Action item
For this exercise, restate every line below word for word and drop the images.

═══ Exercise material ═══

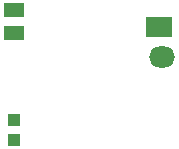
<source format=gts>
G04*
G04 #@! TF.GenerationSoftware,Altium Limited,Altium Designer,18.1.7 (191)*
G04*
G04 Layer_Color=8388736*
%FSLAX25Y25*%
%MOIN*%
G70*
G01*
G75*
%ADD15R,0.03950X0.03950*%
%ADD16R,0.06509X0.04540*%
%ADD17O,0.08674X0.07099*%
%ADD18R,0.08674X0.07099*%
D15*
X41339Y37402D02*
D03*
Y43898D02*
D03*
D16*
Y72835D02*
D03*
Y80512D02*
D03*
D17*
X90551Y64961D02*
D03*
D18*
X89551Y74961D02*
D03*
M02*

</source>
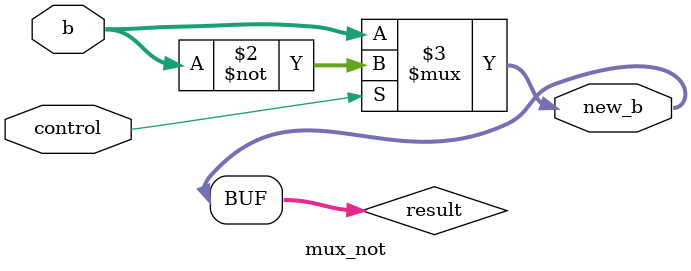
<source format=sv>
/**
 * This module change the value of B operand when substraction operation
 * is needed.
 *
 * Parameters:
 * 	 N        - number of bits.
 *
 * Inputs:
 *     b        - operand.
 *     control  - signal to indicate if the operand has to be changed.
 *
 * Outputs:
 *     new_b    - new b value.
 *
 */
module mux_not #(parameter N=32)
					 (input  logic [N-1:0] b,
					  input  logic         control,
					  output logic [N-1:0] new_b);

   // To save the result
	logic [N-1:0] result;

	always_comb begin
		result = control ? ~b : b;
	end

	// Assign output
	assign new_b = result;

endmodule // mux_not

</source>
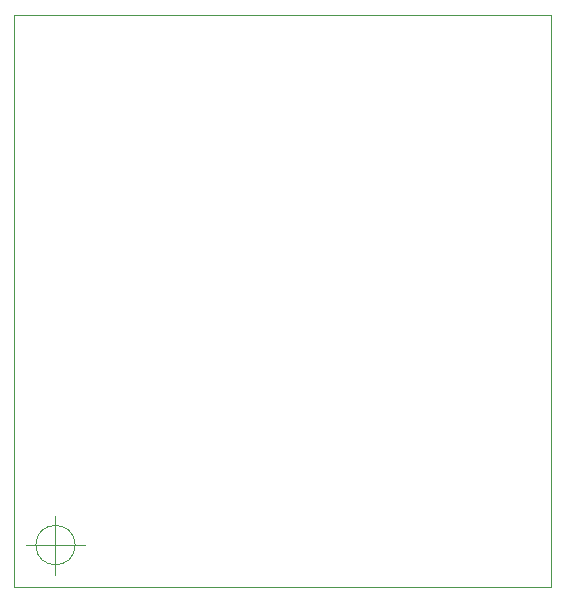
<source format=gbr>
%TF.GenerationSoftware,KiCad,Pcbnew,5.1.10-88a1d61d58~90~ubuntu20.04.1*%
%TF.CreationDate,2022-01-16T22:12:24+00:00*%
%TF.ProjectId,level_shifter,6c657665-6c5f-4736-9869-667465722e6b,rev?*%
%TF.SameCoordinates,Original*%
%TF.FileFunction,Profile,NP*%
%FSLAX46Y46*%
G04 Gerber Fmt 4.6, Leading zero omitted, Abs format (unit mm)*
G04 Created by KiCad (PCBNEW 5.1.10-88a1d61d58~90~ubuntu20.04.1) date 2022-01-16 22:12:24*
%MOMM*%
%LPD*%
G01*
G04 APERTURE LIST*
%TA.AperFunction,Profile*%
%ADD10C,0.050000*%
%TD*%
G04 APERTURE END LIST*
D10*
X114696666Y-105918000D02*
G75*
G03*
X114696666Y-105918000I-1666666J0D01*
G01*
X110530000Y-105918000D02*
X115530000Y-105918000D01*
X113030000Y-103418000D02*
X113030000Y-108418000D01*
X155000000Y-61000000D02*
X109500000Y-61000000D01*
X109500000Y-109500000D02*
X109500000Y-61000000D01*
X155000000Y-109500000D02*
X109500000Y-109500000D01*
X155000000Y-61000000D02*
X155000000Y-109500000D01*
M02*

</source>
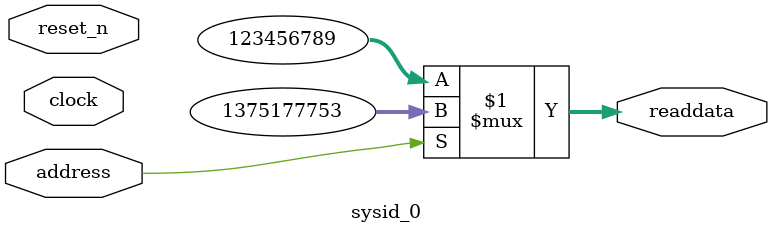
<source format=v>

`timescale 1ns / 1ps
// synthesis translate_on

// turn off superfluous verilog processor warnings 
// altera message_level Level1 
// altera message_off 10034 10035 10036 10037 10230 10240 10030 

module sysid_0 (
                 // inputs:
                  address,
                  clock,
                  reset_n,

                 // outputs:
                  readdata
               )
;

  output  [ 31: 0] readdata;
  input            address;
  input            clock;
  input            reset_n;

  wire    [ 31: 0] readdata;
  //control_slave, which is an e_avalon_slave
  assign readdata = address ? 1375177753 : 123456789;

endmodule


</source>
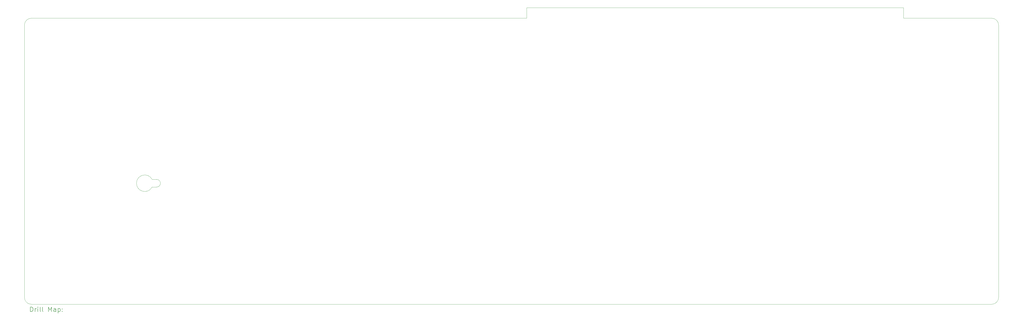
<source format=gbr>
%FSLAX45Y45*%
G04 Gerber Fmt 4.5, Leading zero omitted, Abs format (unit mm)*
G04 Created by KiCad (PCBNEW (5.99.0-12974-ge12f9a194d)) date 2021-10-29 16:06:23*
%MOMM*%
%LPD*%
G01*
G04 APERTURE LIST*
%TA.AperFunction,Profile*%
%ADD10C,0.050000*%
%TD*%
%ADD11C,0.200000*%
G04 APERTURE END LIST*
D10*
X4470000Y-15825000D02*
X25770000Y-15825000D01*
X4170000Y-27825000D02*
X4171232Y-16097839D01*
X45765000Y-28125000D02*
X4470000Y-28125000D01*
X46065000Y-16125000D02*
X46065000Y-27825000D01*
X45765000Y-15825000D02*
X41970000Y-15825000D01*
X10020000Y-22920000D02*
G75*
G03*
X9855000Y-22755000I-165000J0D01*
G01*
X4470000Y-15825000D02*
G75*
G03*
X4171232Y-16097839I0J-300000D01*
G01*
X25770000Y-15375000D02*
X41970000Y-15375000D01*
X25770000Y-15825000D02*
X25770000Y-15375000D01*
X9855000Y-23085000D02*
X9660000Y-23085000D01*
X41970000Y-15375000D02*
X41970000Y-15825000D01*
X9855000Y-23085000D02*
G75*
G03*
X10020000Y-22920000I0J165000D01*
G01*
X45765000Y-28125000D02*
G75*
G03*
X46065000Y-27825000I0J300000D01*
G01*
X4170000Y-27825000D02*
G75*
G03*
X4470000Y-28125000I300000J0D01*
G01*
X46065000Y-16125000D02*
G75*
G03*
X45765000Y-15825000I-300000J0D01*
G01*
X9660000Y-22755000D02*
X9855000Y-22755000D01*
X9660000Y-22755000D02*
G75*
G03*
X9660000Y-23085000I-315000J-165000D01*
G01*
D11*
X4425119Y-28437976D02*
X4425119Y-28237976D01*
X4472738Y-28237976D01*
X4501310Y-28247500D01*
X4520357Y-28266548D01*
X4529881Y-28285595D01*
X4539405Y-28323690D01*
X4539405Y-28352262D01*
X4529881Y-28390357D01*
X4520357Y-28409405D01*
X4501310Y-28428452D01*
X4472738Y-28437976D01*
X4425119Y-28437976D01*
X4625119Y-28437976D02*
X4625119Y-28304643D01*
X4625119Y-28342738D02*
X4634643Y-28323690D01*
X4644167Y-28314167D01*
X4663214Y-28304643D01*
X4682262Y-28304643D01*
X4748929Y-28437976D02*
X4748929Y-28304643D01*
X4748929Y-28237976D02*
X4739405Y-28247500D01*
X4748929Y-28257024D01*
X4758452Y-28247500D01*
X4748929Y-28237976D01*
X4748929Y-28257024D01*
X4872738Y-28437976D02*
X4853690Y-28428452D01*
X4844167Y-28409405D01*
X4844167Y-28237976D01*
X4977500Y-28437976D02*
X4958452Y-28428452D01*
X4948929Y-28409405D01*
X4948929Y-28237976D01*
X5206071Y-28437976D02*
X5206071Y-28237976D01*
X5272738Y-28380833D01*
X5339405Y-28237976D01*
X5339405Y-28437976D01*
X5520357Y-28437976D02*
X5520357Y-28333214D01*
X5510833Y-28314167D01*
X5491786Y-28304643D01*
X5453690Y-28304643D01*
X5434643Y-28314167D01*
X5520357Y-28428452D02*
X5501310Y-28437976D01*
X5453690Y-28437976D01*
X5434643Y-28428452D01*
X5425119Y-28409405D01*
X5425119Y-28390357D01*
X5434643Y-28371309D01*
X5453690Y-28361786D01*
X5501310Y-28361786D01*
X5520357Y-28352262D01*
X5615595Y-28304643D02*
X5615595Y-28504643D01*
X5615595Y-28314167D02*
X5634643Y-28304643D01*
X5672738Y-28304643D01*
X5691786Y-28314167D01*
X5701309Y-28323690D01*
X5710833Y-28342738D01*
X5710833Y-28399881D01*
X5701309Y-28418928D01*
X5691786Y-28428452D01*
X5672738Y-28437976D01*
X5634643Y-28437976D01*
X5615595Y-28428452D01*
X5796548Y-28418928D02*
X5806071Y-28428452D01*
X5796548Y-28437976D01*
X5787024Y-28428452D01*
X5796548Y-28418928D01*
X5796548Y-28437976D01*
X5796548Y-28314167D02*
X5806071Y-28323690D01*
X5796548Y-28333214D01*
X5787024Y-28323690D01*
X5796548Y-28314167D01*
X5796548Y-28333214D01*
M02*

</source>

═══

Exercise result
<source format=gts>
G04*
G04 #@! TF.GenerationSoftware,Altium Limited,Altium Designer,18.1.7 (191)*
G04*
G04 Layer_Color=8388736*
%FSLAX25Y25*%
%MOIN*%
G70*
G01*
G75*
%ADD15R,0.03950X0.03950*%
%ADD16R,0.06509X0.04540*%
%ADD17O,0.08674X0.07099*%
%ADD18R,0.08674X0.07099*%
D15*
X41339Y37402D02*
D03*
Y43898D02*
D03*
D16*
Y72835D02*
D03*
Y80512D02*
D03*
D17*
X90551Y64961D02*
D03*
D18*
X89551Y74961D02*
D03*
M02*

</source>
<source format=sv>
/**
 * This module change the value of B operand when substraction operation
 * is needed.
 *
 * Parameters:
 * 	 N        - number of bits.
 *
 * Inputs:
 *     b        - operand.
 *     control  - signal to indicate if the operand has to be changed.
 *
 * Outputs:
 *     new_b    - new b value.
 *
 */
module mux_not #(parameter N=32)
					 (input  logic [N-1:0] b,
					  input  logic         control,
					  output logic [N-1:0] new_b);

   // To save the result
	logic [N-1:0] result;

	always_comb begin
		result = control ? ~b : b;
	end

	// Assign output
	assign new_b = result;

endmodule // mux_not

</source>
<source format=gbr>
%TF.GenerationSoftware,KiCad,Pcbnew,5.1.10-88a1d61d58~90~ubuntu20.04.1*%
%TF.CreationDate,2022-01-16T22:12:24+00:00*%
%TF.ProjectId,level_shifter,6c657665-6c5f-4736-9869-667465722e6b,rev?*%
%TF.SameCoordinates,Original*%
%TF.FileFunction,Profile,NP*%
%FSLAX46Y46*%
G04 Gerber Fmt 4.6, Leading zero omitted, Abs format (unit mm)*
G04 Created by KiCad (PCBNEW 5.1.10-88a1d61d58~90~ubuntu20.04.1) date 2022-01-16 22:12:24*
%MOMM*%
%LPD*%
G01*
G04 APERTURE LIST*
%TA.AperFunction,Profile*%
%ADD10C,0.050000*%
%TD*%
G04 APERTURE END LIST*
D10*
X114696666Y-105918000D02*
G75*
G03*
X114696666Y-105918000I-1666666J0D01*
G01*
X110530000Y-105918000D02*
X115530000Y-105918000D01*
X113030000Y-103418000D02*
X113030000Y-108418000D01*
X155000000Y-61000000D02*
X109500000Y-61000000D01*
X109500000Y-109500000D02*
X109500000Y-61000000D01*
X155000000Y-109500000D02*
X109500000Y-109500000D01*
X155000000Y-61000000D02*
X155000000Y-109500000D01*
M02*

</source>
<source format=v>

`timescale 1ns / 1ps
// synthesis translate_on

// turn off superfluous verilog processor warnings 
// altera message_level Level1 
// altera message_off 10034 10035 10036 10037 10230 10240 10030 

module sysid_0 (
                 // inputs:
                  address,
                  clock,
                  reset_n,

                 // outputs:
                  readdata
               )
;

  output  [ 31: 0] readdata;
  input            address;
  input            clock;
  input            reset_n;

  wire    [ 31: 0] readdata;
  //control_slave, which is an e_avalon_slave
  assign readdata = address ? 1375177753 : 123456789;

endmodule


</source>
<source format=gbr>
%FSLAX45Y45*%
G04 Gerber Fmt 4.5, Leading zero omitted, Abs format (unit mm)*
G04 Created by KiCad (PCBNEW (5.99.0-12974-ge12f9a194d)) date 2021-10-29 16:06:23*
%MOMM*%
%LPD*%
G01*
G04 APERTURE LIST*
%TA.AperFunction,Profile*%
%ADD10C,0.050000*%
%TD*%
%ADD11C,0.200000*%
G04 APERTURE END LIST*
D10*
X4470000Y-15825000D02*
X25770000Y-15825000D01*
X4170000Y-27825000D02*
X4171232Y-16097839D01*
X45765000Y-28125000D02*
X4470000Y-28125000D01*
X46065000Y-16125000D02*
X46065000Y-27825000D01*
X45765000Y-15825000D02*
X41970000Y-15825000D01*
X10020000Y-22920000D02*
G75*
G03*
X9855000Y-22755000I-165000J0D01*
G01*
X4470000Y-15825000D02*
G75*
G03*
X4171232Y-16097839I0J-300000D01*
G01*
X25770000Y-15375000D02*
X41970000Y-15375000D01*
X25770000Y-15825000D02*
X25770000Y-15375000D01*
X9855000Y-23085000D02*
X9660000Y-23085000D01*
X41970000Y-15375000D02*
X41970000Y-15825000D01*
X9855000Y-23085000D02*
G75*
G03*
X10020000Y-22920000I0J165000D01*
G01*
X45765000Y-28125000D02*
G75*
G03*
X46065000Y-27825000I0J300000D01*
G01*
X4170000Y-27825000D02*
G75*
G03*
X4470000Y-28125000I300000J0D01*
G01*
X46065000Y-16125000D02*
G75*
G03*
X45765000Y-15825000I-300000J0D01*
G01*
X9660000Y-22755000D02*
X9855000Y-22755000D01*
X9660000Y-22755000D02*
G75*
G03*
X9660000Y-23085000I-315000J-165000D01*
G01*
D11*
X4425119Y-28437976D02*
X4425119Y-28237976D01*
X4472738Y-28237976D01*
X4501310Y-28247500D01*
X4520357Y-28266548D01*
X4529881Y-28285595D01*
X4539405Y-28323690D01*
X4539405Y-28352262D01*
X4529881Y-28390357D01*
X4520357Y-28409405D01*
X4501310Y-28428452D01*
X4472738Y-28437976D01*
X4425119Y-28437976D01*
X4625119Y-28437976D02*
X4625119Y-28304643D01*
X4625119Y-28342738D02*
X4634643Y-28323690D01*
X4644167Y-28314167D01*
X4663214Y-28304643D01*
X4682262Y-28304643D01*
X4748929Y-28437976D02*
X4748929Y-28304643D01*
X4748929Y-28237976D02*
X4739405Y-28247500D01*
X4748929Y-28257024D01*
X4758452Y-28247500D01*
X4748929Y-28237976D01*
X4748929Y-28257024D01*
X4872738Y-28437976D02*
X4853690Y-28428452D01*
X4844167Y-28409405D01*
X4844167Y-28237976D01*
X4977500Y-28437976D02*
X4958452Y-28428452D01*
X4948929Y-28409405D01*
X4948929Y-28237976D01*
X5206071Y-28437976D02*
X5206071Y-28237976D01*
X5272738Y-28380833D01*
X5339405Y-28237976D01*
X5339405Y-28437976D01*
X5520357Y-28437976D02*
X5520357Y-28333214D01*
X5510833Y-28314167D01*
X5491786Y-28304643D01*
X5453690Y-28304643D01*
X5434643Y-28314167D01*
X5520357Y-28428452D02*
X5501310Y-28437976D01*
X5453690Y-28437976D01*
X5434643Y-28428452D01*
X5425119Y-28409405D01*
X5425119Y-28390357D01*
X5434643Y-28371309D01*
X5453690Y-28361786D01*
X5501310Y-28361786D01*
X5520357Y-28352262D01*
X5615595Y-28304643D02*
X5615595Y-28504643D01*
X5615595Y-28314167D02*
X5634643Y-28304643D01*
X5672738Y-28304643D01*
X5691786Y-28314167D01*
X5701309Y-28323690D01*
X5710833Y-28342738D01*
X5710833Y-28399881D01*
X5701309Y-28418928D01*
X5691786Y-28428452D01*
X5672738Y-28437976D01*
X5634643Y-28437976D01*
X5615595Y-28428452D01*
X5796548Y-28418928D02*
X5806071Y-28428452D01*
X5796548Y-28437976D01*
X5787024Y-28428452D01*
X5796548Y-28418928D01*
X5796548Y-28437976D01*
X5796548Y-28314167D02*
X5806071Y-28323690D01*
X5796548Y-28333214D01*
X5787024Y-28323690D01*
X5796548Y-28314167D01*
X5796548Y-28333214D01*
M02*

</source>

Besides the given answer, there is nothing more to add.